Qu’importe au fond si on n’a pas le cygne, pourvu qu’on ait le sentiment du tragique partagé.
Je n’ai vu aucune de ces distributions mais quel magnifique article, je crois que j’ai tout vu – vos images sont si vives.
La dernière phrase est une merveille et j’y souscris pleinement. Merci pour ce compte-rendu (mais en est-ce encore un ?) si plein de grâce.
Merci, Noor!
Comme toujours, j’ai oscillé entre le rire et l’émerveillement d’un enfant découvrant son premier feu d’artifice à l’heure où habituellement ses parents l’obligent à dormir alors qu’il n’a même pas sommeil; je me suis délectée de ce magnifique carnaval des animaux! et j’ai une tendresse toute particulière pour le chat-chien qui ne se cache pas sous un meuble; une bronchite m’a privée de Laura mais je découvrirai Hannah ce soir!

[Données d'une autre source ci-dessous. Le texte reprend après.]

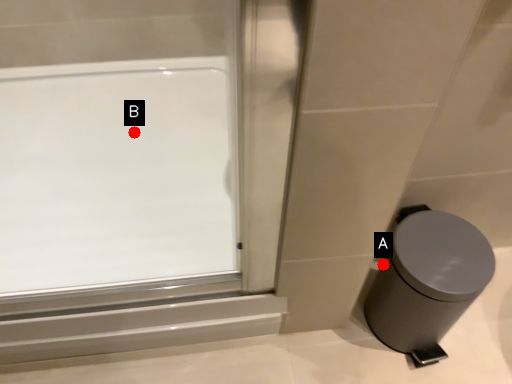
Question: Two points are circled on the image, labeled by A and B beside each circle. Which point is farther to the camera?

Choices:
 (A) A is further
 (B) B is further

Answer: (B)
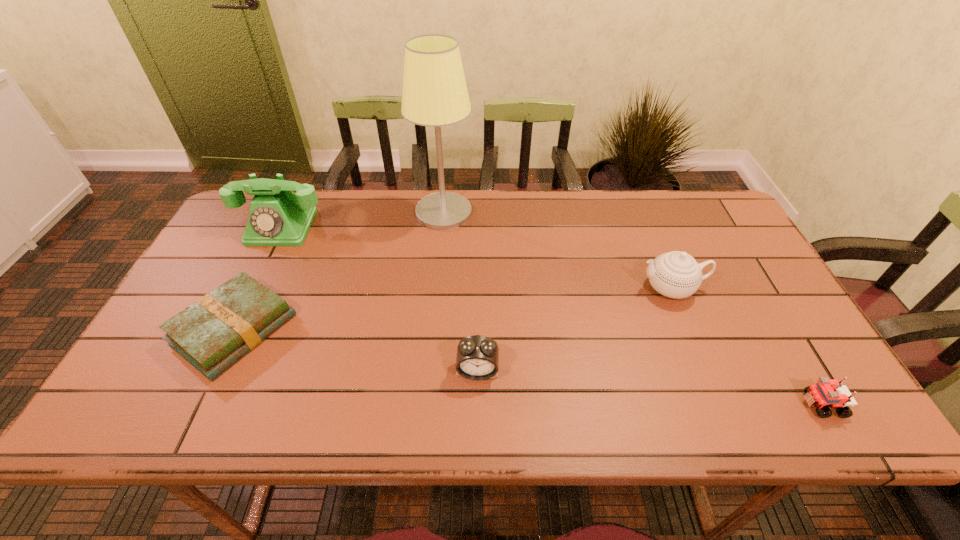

Nous y étions ce soir aussi. J’espère que vous avez apprécié votre soirée, Shana. CL.
Je suis sous le charme absolu de Hannah et aussi de Yannick, j’écrirais mon article avec mon lyrisme teuton et sans grâce et serait donc ravie de vous lire bientôt! Paquette est monté sur ressort pour cette saison, je l’ai connu plus subtil en 2006!